To do
Write out, word for word, the text read from each of the items below, leaving the pictures out.

Dataset excerpts
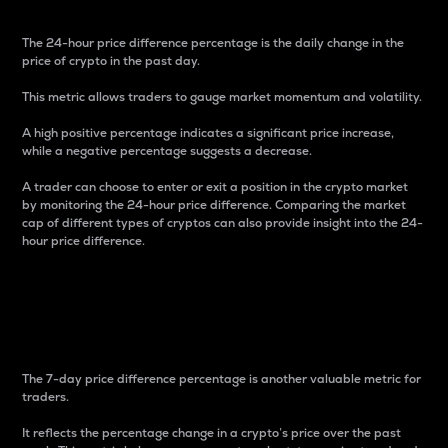
The 24-hour price difference percentage is the daily change in the
price of crypto in the past day.
This metric allows traders to gauge market momentum and volatility.
A high positive percentage indicates a significant price increase,
while a negative percentage suggests a decrease.
A trader can choose to enter or exit a position in the crypto market
by monitoring the 24-hour price difference. Comparing the market
cap of different types of cryptos can also provide insight into the 24-
hour price difference.
7-Day Price Difference
Percentage
The 7-day price difference percentage is another valuable metric for
traders.
It reflects the percentage change in a crypto’s price over the past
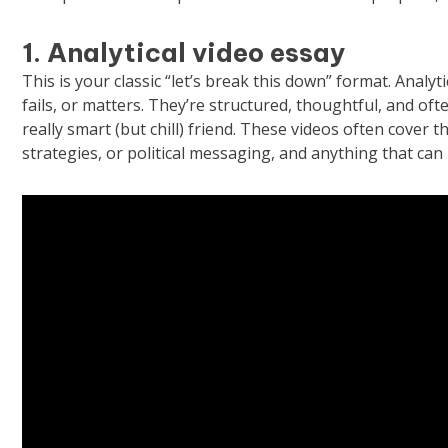
1. Analytical video essay
This is your classic “let’s break this down” format. Anal
fails, or matters. They’re structured, thoughtful, and oft
really smart (but chill) friend. These videos often cover t
strategies, or political messaging, and anything that can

Problem solution
The 24-hour price difference percentage is the daily change in the
price of crypto in the past day.
This metric allows traders to gauge market momentum and volatility.
A high positive percentage indicates a significant price increase,
while a negative percentage suggests a decrease.
A trader can choose to enter or exit a position in the crypto market
by monitoring the 24-hour price difference. Comparing the market
cap of different types of cryptos can also provide insight into the 24-
hour price difference.
7-Day Price Difference
Percentage
The 7-day price difference percentage is another valuable metric for
traders.
It reflects the percentage change in a crypto’s price over the past
1. Analytical video essay
This is your classic “let’s break this down” format. Anal
fails, or matters. They’re structured, thoughtful, and oft
really smart (but chill) friend. These videos often cover t
strategies, or political messaging, and anything that can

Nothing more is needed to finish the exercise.